这话让我们所有人都吃惊地看着她母亲然后看着小贤。
他心脏不好。她又补充了一句。
你在电话里怎么没告诉我呢?小贤问。
你总是说太忙,所以我亲自来接你,也算回来省亲了。
父母又和小贤的母亲开始讨论起心脏病的种种。
小贤的心情低落了,她低着头再没说话。
这顿饭吃的有些扫兴,小贤的母亲始终掌控着饭桌上谈话的内容和节奏。
吃过饭,休息一会儿,她母亲要起身回去休息了,妈妈挽留,她母亲执拗回宾馆去。
我本想和她们一起走,但是小贤的妈妈阻止了我弯腰换鞋的举动。
幼幼就别送了,今天小贤和我住宾馆去。
我尴尬地站在那里,退后,笑着点点头。
在分别时刻,两位母亲紧紧地拥抱在一起,无论孩子们如何,她们从小结下的姐妹情谊还是有的,这一别还不知道何时再见了。
好了好了,以后还有机会见面的,今天太晚了。 爸爸笑着催促她们。
送走小贤母女,我们一家人坐在沙发上。
母亲终于克制不住了,对我的话语又有了斥责的味道。
幼幼,你看到了,她们家和我们家有差距。
我没有说话,仰望着天花板用手敲打着沙发扶手,我也不知道该说点什么是好。
妈,别说了,幼幼也没办法埃
我不是让幼幼有办法,我是觉得我们家高攀不起人家。
等小贤回来再说吧。我无奈地站起走进卧室。
我打开CD机,挑了张王杰的CD,这是我中学时很喜欢的歌星,他的情歌我觉得很有味道。
坐在地上,靠着床,我失神地望向窗外,我们的感情怎么就这么多坎呢。
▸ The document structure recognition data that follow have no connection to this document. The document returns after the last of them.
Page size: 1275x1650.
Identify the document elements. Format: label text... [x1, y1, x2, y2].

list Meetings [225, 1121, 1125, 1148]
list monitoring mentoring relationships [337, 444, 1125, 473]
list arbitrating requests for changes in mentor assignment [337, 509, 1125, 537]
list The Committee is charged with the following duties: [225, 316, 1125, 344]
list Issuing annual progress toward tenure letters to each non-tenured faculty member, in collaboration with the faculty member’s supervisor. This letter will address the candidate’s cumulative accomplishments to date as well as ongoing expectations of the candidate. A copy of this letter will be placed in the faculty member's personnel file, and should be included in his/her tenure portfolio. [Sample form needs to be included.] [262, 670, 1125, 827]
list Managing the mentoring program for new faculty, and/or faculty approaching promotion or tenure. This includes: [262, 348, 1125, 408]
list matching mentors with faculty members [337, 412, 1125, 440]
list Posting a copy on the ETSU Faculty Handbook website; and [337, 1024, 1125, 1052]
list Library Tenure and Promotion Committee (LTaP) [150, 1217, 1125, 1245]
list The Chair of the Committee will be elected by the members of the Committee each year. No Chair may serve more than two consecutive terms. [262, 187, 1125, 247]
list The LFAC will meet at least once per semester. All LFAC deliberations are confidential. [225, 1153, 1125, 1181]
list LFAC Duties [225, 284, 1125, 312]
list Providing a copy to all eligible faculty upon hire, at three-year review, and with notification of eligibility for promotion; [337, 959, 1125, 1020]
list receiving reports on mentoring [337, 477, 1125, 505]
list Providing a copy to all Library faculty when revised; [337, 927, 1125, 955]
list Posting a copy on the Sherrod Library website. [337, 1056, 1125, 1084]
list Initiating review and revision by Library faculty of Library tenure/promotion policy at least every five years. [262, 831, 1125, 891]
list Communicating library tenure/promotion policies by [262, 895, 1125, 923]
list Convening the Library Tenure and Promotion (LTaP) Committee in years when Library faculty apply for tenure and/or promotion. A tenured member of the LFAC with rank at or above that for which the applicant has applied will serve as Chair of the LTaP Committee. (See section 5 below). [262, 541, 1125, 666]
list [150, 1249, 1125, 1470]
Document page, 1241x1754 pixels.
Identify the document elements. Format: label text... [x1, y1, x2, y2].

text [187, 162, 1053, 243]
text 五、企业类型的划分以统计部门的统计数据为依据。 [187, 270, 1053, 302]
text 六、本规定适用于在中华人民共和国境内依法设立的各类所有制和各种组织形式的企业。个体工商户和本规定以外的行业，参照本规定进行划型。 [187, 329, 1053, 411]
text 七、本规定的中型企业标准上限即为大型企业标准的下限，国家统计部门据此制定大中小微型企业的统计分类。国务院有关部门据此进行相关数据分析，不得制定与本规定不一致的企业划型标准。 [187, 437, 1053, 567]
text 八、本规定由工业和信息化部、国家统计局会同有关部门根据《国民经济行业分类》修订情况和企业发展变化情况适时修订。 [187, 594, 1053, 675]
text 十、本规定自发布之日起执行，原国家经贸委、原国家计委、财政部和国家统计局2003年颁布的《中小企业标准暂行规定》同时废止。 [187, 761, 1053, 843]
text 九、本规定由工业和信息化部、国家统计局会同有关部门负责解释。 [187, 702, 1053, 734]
她和杨悦的婚约还没取消吗?她母亲其实是想把小贤带走的,我的家人默许了我们的爱情,而她的家人呢?似乎我们还有很长的路要走,我是不会让小贤也来次自杀行为的,怎么老是想到死呢,不要!我要等她,就算这次她走了,我也要等她回来,即使等到白发苍苍。我要努力工作,和父母一起好好生活,把爱情留给她,这样我这一生也算有价值了。我闭起眼睛,歌曲的旋律很好,但是我的心潮湿了,这感情好累埃不知不觉我陷入了《孤独的飞》中。
其实我比谁都害怕寂寞
这一路上不知留下多少的伤口
心中的痛苦不曾说出口
孤独的飞一个人走
是该要抛开这一切的时候
看眼中的泪向往事挥手
我不再回头让希望带我走
就算一生要面对风雨
不怕脚步沉重
我不再回头让命运伤害我
让那阳光重新照亮我的梦
……
我想抽支烟,我翻找了所有秘密藏烟处,没有。我关了CD机,想出去走走,至少,去透透气。呆在房间里,我感觉很闷。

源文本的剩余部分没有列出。